## TEXT SECTION
/---

Reputation: 533
I am planning to move one of my scrapers to Python. I am comfortable using preg_match
and preg_match_all
in PHP. I am not finding a suitable function in Python similar to preg_match
. Could anyone please help me in doing so?
For example, if I want to get the content between <a class="title"
and </a>
, I use the following function in PHP:
preg_match_all('/a class="title"(.*?)<\/a>/si',$input,$output);
Whereas in Python I am not able to figure out a similar function.
Upvotes: 16
Views: 27640
Reputation: 535
I think you need somthing like that:
output = re.search('a class="title"(.*?)<\/a>', input, flags=re.IGNORECASE)
if output is not None:
output = output.group(0)
print(output)
you can add (?s) at the start of regex to enable multiline mode:
output = re.search('(?s)a class="title"(.*?)<\/a>', input, flags=re.IGNORECASE)
if output is not None:
output = output.group(0)
print(output)
Upvotes: 5
Reputation: 49567
You looking for python's re module.
Take a look at re.findall and re.search.
And as you have mentioned you are trying to parse html use html parsers
for that. There are a couple of option available in python like lxml or BeautifulSoup.
Take a look at this Why you should not parse html with regex
Upvotes: 14
Reputation: 26861
You might be interested in reading about Python Regular Expression Operations
Upvotes: 2

\---

## PROMPT
Repeat the stretch from "Reputation: 533" through "a similar function." in the forum thread on finding a Python match for PHP's preg_match, swapping "scrapers" for "crawlers".

## Bounding box entries
/---

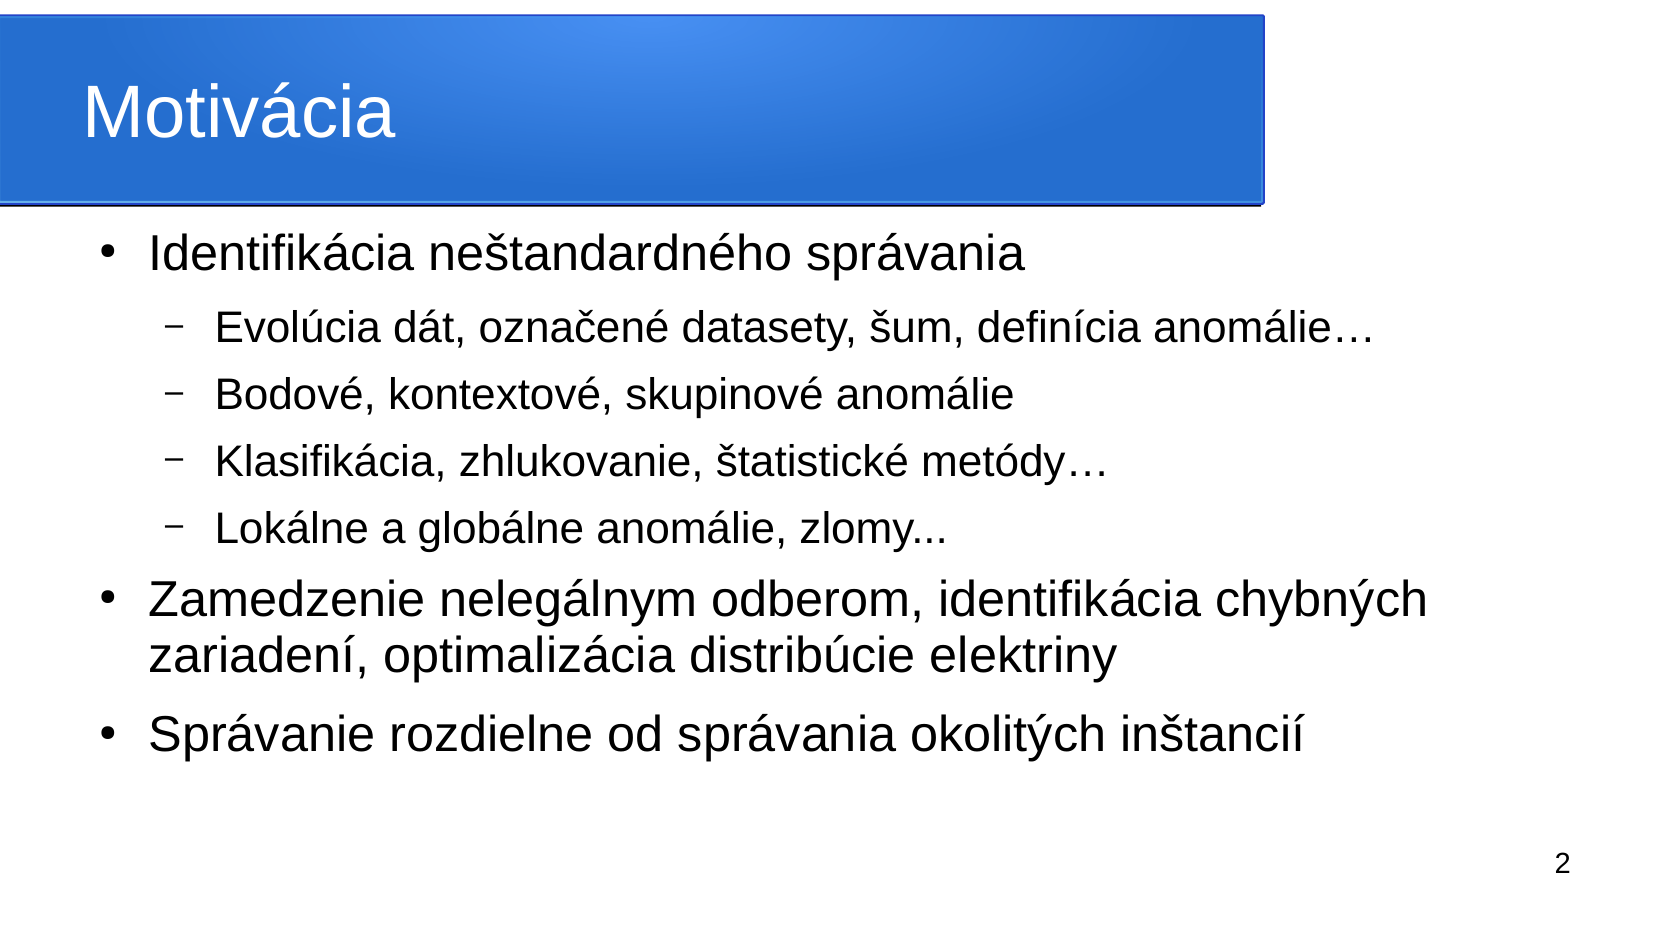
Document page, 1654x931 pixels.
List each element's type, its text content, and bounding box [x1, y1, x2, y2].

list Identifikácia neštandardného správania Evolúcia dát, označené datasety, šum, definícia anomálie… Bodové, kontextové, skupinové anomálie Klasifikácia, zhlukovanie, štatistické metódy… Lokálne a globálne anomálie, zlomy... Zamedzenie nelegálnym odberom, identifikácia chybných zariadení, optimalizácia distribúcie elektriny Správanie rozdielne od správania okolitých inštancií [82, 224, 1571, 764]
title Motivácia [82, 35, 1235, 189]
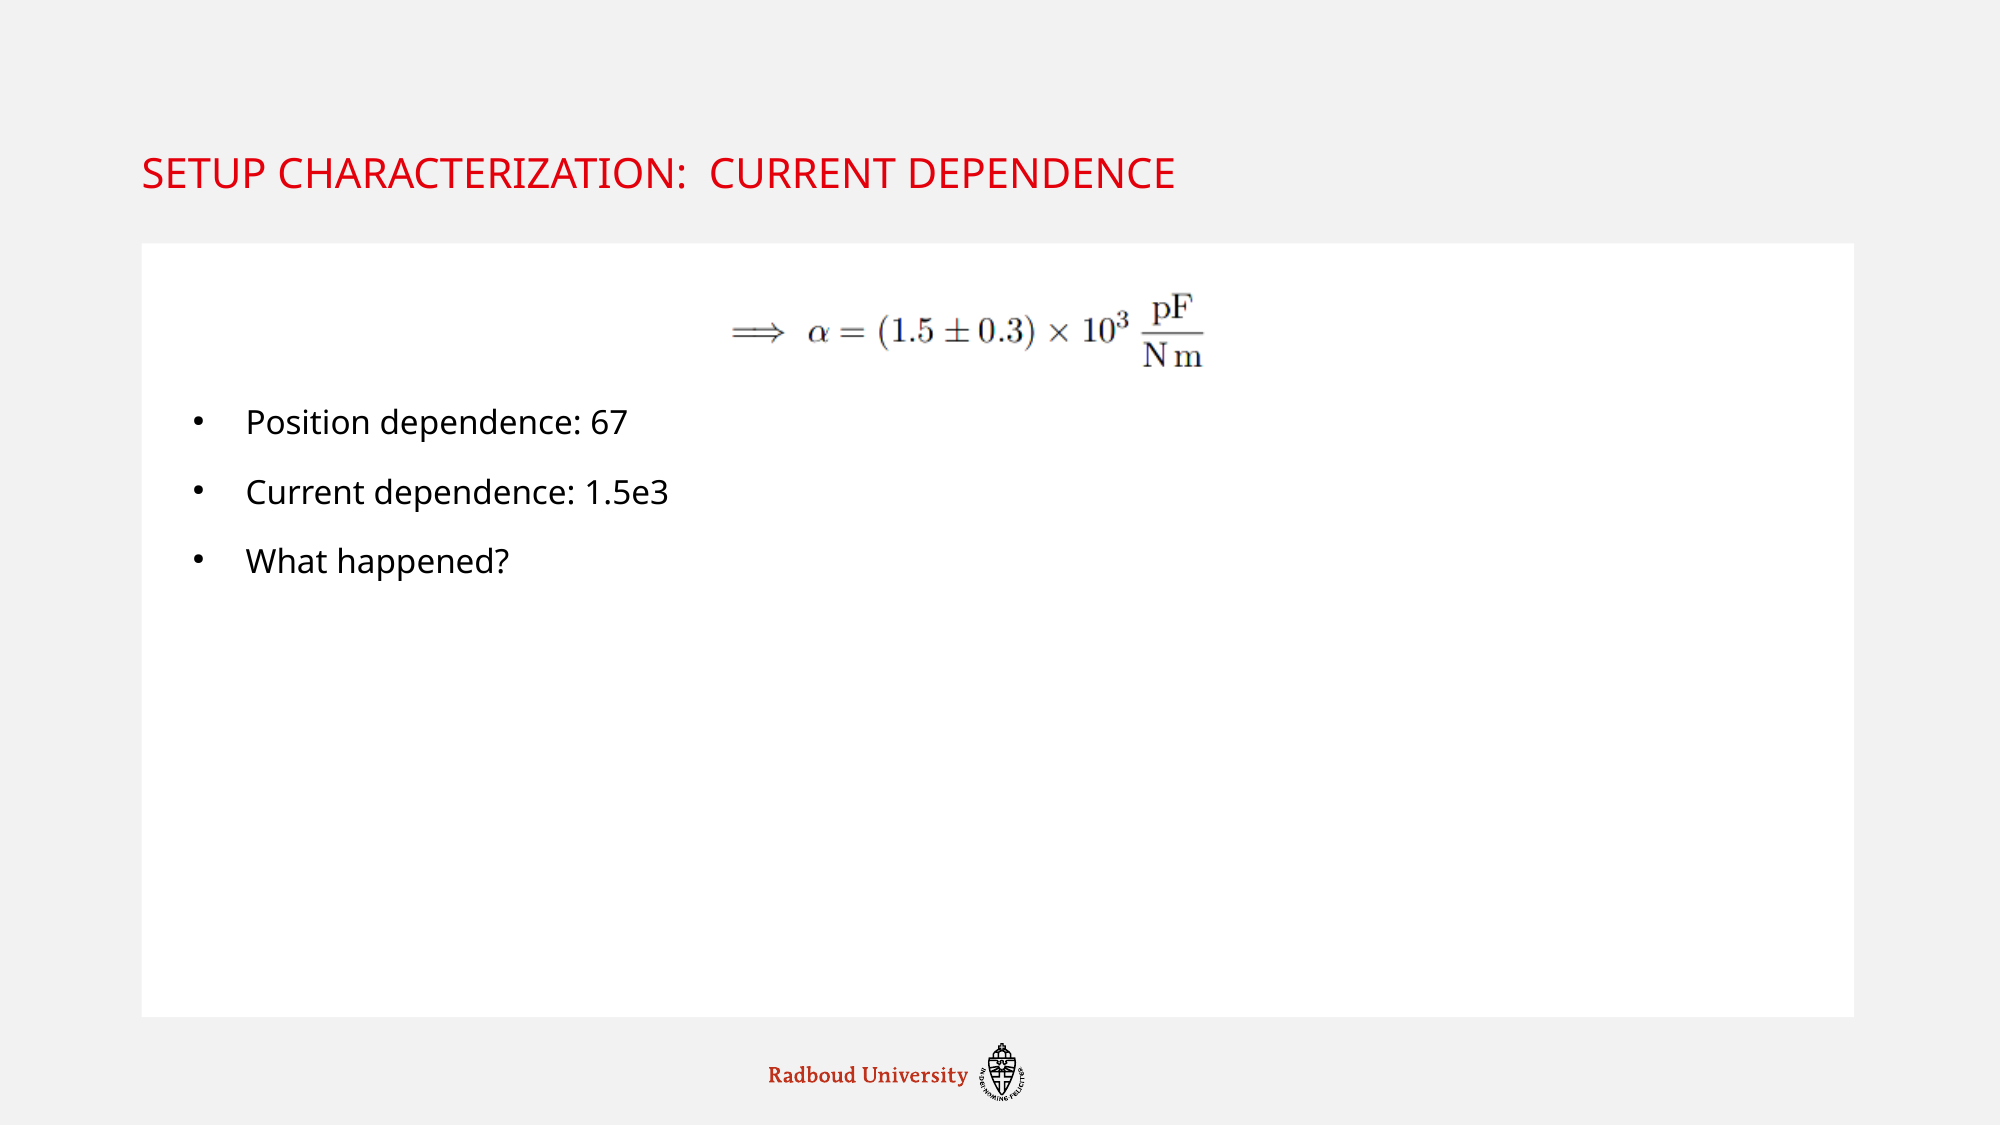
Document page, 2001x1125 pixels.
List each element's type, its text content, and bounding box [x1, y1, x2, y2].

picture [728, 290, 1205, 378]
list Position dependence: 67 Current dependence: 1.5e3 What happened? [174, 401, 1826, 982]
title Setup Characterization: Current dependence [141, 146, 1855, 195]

\---

## FULL SOLUTION
Reputation: 533
I am planning to move one of my crawlers to Python. I am comfortable using preg_match
and preg_match_all
in PHP. I am not finding a suitable function in Python similar to preg_match
. Could anyone please help me in doing so?
For example, if I want to get the content between <a class="title"
and </a>
, I use the following function in PHP:
preg_match_all('/a class="title"(.*?)<\/a>/si',$input,$output);
Whereas in Python I am not able to figure out a similar function.